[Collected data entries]
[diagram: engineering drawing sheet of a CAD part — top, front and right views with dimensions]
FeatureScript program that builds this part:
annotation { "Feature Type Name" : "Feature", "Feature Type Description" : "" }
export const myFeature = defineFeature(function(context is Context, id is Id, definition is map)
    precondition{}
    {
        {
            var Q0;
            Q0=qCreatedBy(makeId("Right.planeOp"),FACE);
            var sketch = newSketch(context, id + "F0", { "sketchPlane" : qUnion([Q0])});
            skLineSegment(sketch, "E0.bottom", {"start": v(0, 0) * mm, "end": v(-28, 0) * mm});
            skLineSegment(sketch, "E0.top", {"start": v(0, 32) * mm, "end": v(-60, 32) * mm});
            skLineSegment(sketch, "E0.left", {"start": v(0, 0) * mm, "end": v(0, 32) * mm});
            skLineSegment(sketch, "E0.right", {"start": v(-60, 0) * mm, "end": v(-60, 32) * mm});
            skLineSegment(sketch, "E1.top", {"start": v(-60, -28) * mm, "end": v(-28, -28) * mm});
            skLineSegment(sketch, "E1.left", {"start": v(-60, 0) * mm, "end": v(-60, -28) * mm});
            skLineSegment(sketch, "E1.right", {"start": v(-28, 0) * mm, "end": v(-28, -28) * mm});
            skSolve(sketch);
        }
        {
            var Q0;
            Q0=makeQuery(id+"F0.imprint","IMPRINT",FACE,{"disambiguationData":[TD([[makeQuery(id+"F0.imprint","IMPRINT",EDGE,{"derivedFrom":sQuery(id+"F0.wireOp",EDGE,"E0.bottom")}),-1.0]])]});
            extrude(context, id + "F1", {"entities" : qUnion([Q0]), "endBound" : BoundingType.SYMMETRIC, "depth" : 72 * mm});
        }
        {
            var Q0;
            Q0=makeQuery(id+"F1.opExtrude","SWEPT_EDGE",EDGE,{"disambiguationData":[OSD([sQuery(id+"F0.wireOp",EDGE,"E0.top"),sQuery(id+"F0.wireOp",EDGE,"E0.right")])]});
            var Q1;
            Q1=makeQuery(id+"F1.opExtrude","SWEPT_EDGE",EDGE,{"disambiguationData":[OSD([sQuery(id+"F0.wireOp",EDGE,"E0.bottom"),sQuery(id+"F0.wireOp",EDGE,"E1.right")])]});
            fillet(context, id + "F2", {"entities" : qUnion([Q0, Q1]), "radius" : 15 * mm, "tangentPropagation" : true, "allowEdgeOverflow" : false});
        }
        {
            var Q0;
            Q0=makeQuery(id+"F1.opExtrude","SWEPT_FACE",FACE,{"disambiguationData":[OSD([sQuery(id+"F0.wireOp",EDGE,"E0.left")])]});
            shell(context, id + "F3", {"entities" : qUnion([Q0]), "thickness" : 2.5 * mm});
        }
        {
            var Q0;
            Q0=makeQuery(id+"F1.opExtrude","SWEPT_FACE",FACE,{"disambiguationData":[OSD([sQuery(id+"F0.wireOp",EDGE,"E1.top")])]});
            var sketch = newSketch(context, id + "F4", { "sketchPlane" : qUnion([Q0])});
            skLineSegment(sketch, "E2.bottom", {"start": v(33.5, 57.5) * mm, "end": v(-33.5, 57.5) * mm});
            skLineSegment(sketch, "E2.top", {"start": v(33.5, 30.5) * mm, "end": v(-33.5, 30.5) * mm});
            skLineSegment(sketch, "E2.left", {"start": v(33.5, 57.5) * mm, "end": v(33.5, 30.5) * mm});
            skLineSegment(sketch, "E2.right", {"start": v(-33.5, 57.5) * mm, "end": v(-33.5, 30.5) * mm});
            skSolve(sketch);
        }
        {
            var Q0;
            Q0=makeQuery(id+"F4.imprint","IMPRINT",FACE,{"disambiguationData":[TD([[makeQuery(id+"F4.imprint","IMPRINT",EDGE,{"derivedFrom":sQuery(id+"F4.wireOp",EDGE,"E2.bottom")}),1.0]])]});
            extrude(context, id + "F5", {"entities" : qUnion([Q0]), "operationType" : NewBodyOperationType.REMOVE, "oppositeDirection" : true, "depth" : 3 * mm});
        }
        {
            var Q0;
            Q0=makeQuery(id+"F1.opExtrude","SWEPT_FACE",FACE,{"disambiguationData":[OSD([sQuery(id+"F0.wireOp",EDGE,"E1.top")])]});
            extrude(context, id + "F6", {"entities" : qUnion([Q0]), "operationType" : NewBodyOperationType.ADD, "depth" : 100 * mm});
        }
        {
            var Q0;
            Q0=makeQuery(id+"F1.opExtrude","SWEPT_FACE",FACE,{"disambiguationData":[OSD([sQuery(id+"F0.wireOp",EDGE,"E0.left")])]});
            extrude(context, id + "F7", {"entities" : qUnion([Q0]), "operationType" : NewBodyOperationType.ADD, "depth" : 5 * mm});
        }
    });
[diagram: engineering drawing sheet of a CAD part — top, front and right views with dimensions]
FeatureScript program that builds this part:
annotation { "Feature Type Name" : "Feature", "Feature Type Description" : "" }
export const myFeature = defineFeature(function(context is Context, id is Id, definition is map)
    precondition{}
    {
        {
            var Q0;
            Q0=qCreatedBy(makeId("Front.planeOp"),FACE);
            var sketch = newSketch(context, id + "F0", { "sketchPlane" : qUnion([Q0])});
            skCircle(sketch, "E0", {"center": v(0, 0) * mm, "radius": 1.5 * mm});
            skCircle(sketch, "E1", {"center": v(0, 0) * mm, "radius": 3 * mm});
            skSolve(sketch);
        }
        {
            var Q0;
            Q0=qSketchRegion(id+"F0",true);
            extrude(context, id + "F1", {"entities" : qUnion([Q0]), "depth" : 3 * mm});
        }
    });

» **STATED GOAL**:
Determine how many lines of the records above contain the string "sQuery", treating uppercase and lowercase as different. Give only the number.

» **FULL OUTPUT**:
8